The Knicks overhauled their roster and hired a new coach over the summer after a disappointing end to the 2015-16 season. A few days into training camp, however, a key problem that made them a dysfunctional mess last season has already reappeared. President of basketball operations Phil Jackson is already pushing the new players to run the triangle offense, and they are already struggling with it.
“[Jackson] got mad at us one time because we were running the offense and we didn’t throw the ball into the post,” Derrick Rose said on Tuesday, according to Newsday's Al Iannazzone. “He came over, kind of grumpy a little bit. That was my first time ever seeing him like that.”
Endless talk about the triangle has been the one constant in Jackson's tenure in New York. He was supposed to step back and let head coach Jeff Hornacek put his own spin on the offense, but clearly that's not going to happen. Jackson does not seem ready to move on from his beloved system.
Unfortunately for Jackson, the other constant in his tenure is players struggle to pick it up.
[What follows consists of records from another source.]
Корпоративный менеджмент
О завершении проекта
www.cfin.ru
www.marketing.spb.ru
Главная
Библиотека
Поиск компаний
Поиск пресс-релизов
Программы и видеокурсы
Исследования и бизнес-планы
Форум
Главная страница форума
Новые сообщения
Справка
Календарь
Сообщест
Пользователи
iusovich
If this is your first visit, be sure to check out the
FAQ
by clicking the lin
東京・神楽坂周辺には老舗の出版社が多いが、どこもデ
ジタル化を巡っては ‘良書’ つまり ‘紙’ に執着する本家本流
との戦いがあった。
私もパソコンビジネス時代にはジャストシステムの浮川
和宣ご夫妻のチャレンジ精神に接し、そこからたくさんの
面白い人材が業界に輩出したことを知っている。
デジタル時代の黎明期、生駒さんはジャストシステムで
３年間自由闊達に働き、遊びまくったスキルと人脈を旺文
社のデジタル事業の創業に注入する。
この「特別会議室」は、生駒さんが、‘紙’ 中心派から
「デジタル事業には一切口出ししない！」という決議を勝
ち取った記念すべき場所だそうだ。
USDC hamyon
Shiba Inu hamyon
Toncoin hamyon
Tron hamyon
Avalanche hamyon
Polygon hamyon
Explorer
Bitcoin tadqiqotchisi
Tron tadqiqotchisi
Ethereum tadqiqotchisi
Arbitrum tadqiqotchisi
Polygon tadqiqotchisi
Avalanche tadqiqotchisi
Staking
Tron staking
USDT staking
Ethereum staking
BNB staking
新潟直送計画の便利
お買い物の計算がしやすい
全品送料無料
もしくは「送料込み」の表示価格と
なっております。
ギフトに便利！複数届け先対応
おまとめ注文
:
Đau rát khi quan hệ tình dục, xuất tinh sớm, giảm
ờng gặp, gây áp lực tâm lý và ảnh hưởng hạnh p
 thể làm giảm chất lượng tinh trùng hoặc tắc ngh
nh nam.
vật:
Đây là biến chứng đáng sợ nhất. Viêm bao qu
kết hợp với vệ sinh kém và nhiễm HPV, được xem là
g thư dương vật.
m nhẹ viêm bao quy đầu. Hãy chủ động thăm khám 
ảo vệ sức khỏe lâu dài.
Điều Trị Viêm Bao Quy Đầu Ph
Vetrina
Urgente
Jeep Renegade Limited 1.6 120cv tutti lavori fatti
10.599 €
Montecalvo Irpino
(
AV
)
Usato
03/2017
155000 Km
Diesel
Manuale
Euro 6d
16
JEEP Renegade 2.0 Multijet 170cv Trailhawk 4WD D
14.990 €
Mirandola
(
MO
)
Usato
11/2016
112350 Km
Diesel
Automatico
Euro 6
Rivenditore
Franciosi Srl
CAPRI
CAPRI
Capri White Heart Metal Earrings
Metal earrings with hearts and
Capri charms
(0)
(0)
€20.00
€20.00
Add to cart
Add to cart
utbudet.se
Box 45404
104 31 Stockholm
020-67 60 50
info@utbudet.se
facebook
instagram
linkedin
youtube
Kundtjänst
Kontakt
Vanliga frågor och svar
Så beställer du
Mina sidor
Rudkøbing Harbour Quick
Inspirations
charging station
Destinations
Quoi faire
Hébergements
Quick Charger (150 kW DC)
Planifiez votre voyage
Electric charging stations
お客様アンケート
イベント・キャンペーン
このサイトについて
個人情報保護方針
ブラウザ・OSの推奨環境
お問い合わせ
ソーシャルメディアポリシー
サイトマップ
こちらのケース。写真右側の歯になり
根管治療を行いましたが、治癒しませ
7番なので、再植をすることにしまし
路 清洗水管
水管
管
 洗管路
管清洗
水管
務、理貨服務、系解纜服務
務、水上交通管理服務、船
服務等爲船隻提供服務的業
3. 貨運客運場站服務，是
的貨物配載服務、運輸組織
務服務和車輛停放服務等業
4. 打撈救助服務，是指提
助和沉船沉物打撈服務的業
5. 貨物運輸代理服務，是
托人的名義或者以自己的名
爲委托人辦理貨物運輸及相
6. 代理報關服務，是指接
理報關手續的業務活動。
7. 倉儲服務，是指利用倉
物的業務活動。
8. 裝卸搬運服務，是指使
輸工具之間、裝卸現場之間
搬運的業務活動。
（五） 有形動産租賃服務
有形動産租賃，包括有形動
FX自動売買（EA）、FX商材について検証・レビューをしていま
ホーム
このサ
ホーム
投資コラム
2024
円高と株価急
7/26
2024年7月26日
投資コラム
Two years ago, J.R. Smith said it was "a struggle" to adapt his game to fit the new system. He was soon traded to Cleveland, where he won a title. Last season, Derek Fisher was fired partially because he began to stray from the fundamentals of the triangle system.
But at least those troubles happened in midseason. This year, it took just a handful of practices for Rose to call the "complicated" and "foreign." Though he expressed confidence that he would pick it up eventually, he added that he expects the Knicks to move away from it late in games.
“At the end of the game or a game-winning shot or something like that, I don’t think it’s going to be the triangle,” Rose said, via Newsday. “Either me or Melo will have to create for someone to take the shot."
To be fair to Jackson, other Knicks fit the system better than Rose. Carmelo Anthony has two years of experience with it, Joakim Noah is a terrific high-post passer, Kristaps Porzingis is gaining strength to score on the block, and players like Courtney Lee and Mindaugas Kuzminskas are good at moving without the ball. The Knicks could be proficient offensively even if Hornacek and Rose have to make concessions to make it happen.
As Rose suggested, Jackson's teams have also occasionally strayed from the triangle at times, especially late in games, to give his stars room to improvise. While he's trying to have the team stick to the system in training camp, Jackson might be fine with Hornacek empowering Rose and Anthony to take over for stretches once they have mastered the system.
At some point, however, Jackson must realize that he's the only coach who's experienced NBA success running the triangle, and he did it with some of the best players in league history. He’s tried to find the right personnel since becoming an executive, but has little success to show for his efforts after rebuilding the Knicks’ roster from scratch. In the last two seasons, the Knicks have finished 29th and 26th in offensive efficiency.
Alas, Jackson is clearly not ready to try something new, so expect to keep hearing plenty of stories about the Knicks struggling to pick up the triangle.